*** Opening of MATERIAL PROVIDED ***

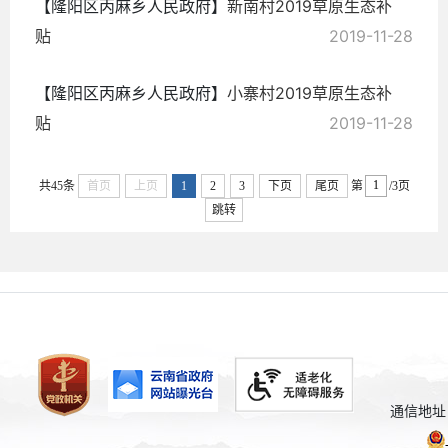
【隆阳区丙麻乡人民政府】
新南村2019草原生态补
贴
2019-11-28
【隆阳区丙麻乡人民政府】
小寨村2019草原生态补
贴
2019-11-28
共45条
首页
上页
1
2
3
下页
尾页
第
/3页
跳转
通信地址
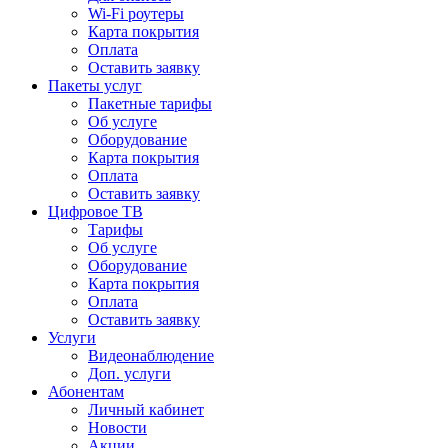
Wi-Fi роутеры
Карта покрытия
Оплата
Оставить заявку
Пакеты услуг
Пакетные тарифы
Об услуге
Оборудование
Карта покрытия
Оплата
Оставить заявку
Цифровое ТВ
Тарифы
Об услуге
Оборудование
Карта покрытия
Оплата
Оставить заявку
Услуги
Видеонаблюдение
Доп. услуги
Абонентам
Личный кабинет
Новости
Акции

*** Close of MATERIAL PROVIDED ***
*** Opening of MATERIAL PROVIDED ***

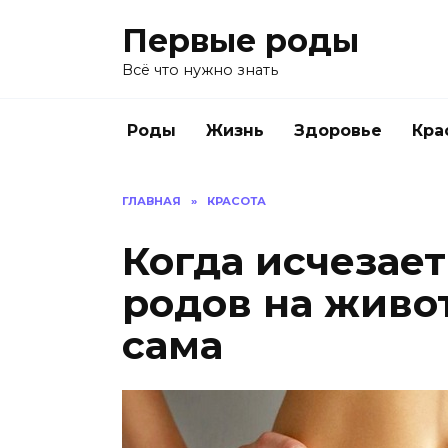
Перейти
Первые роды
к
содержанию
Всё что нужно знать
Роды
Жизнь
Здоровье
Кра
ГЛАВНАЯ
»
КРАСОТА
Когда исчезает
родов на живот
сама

*** Close of MATERIAL PROVIDED ***
*** Opening of MATERIAL PROVIDED ***

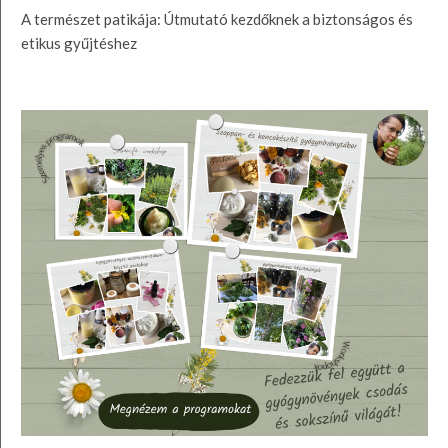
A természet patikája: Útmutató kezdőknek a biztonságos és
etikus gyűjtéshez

*** Close of MATERIAL PROVIDED ***

**INSTRUCTIONS TO FOLLOW**
As listed above, the lines from the line with "A természet patikája: Útmutató" to the line with "etikus gyűjtéshez" are to be echoed exactly, with both ends included and nothing added.

**ANSWER TO THIS PROBLEM**
A természet patikája: Útmutató kezdőknek a biztonságos és
etikus gyűjtéshez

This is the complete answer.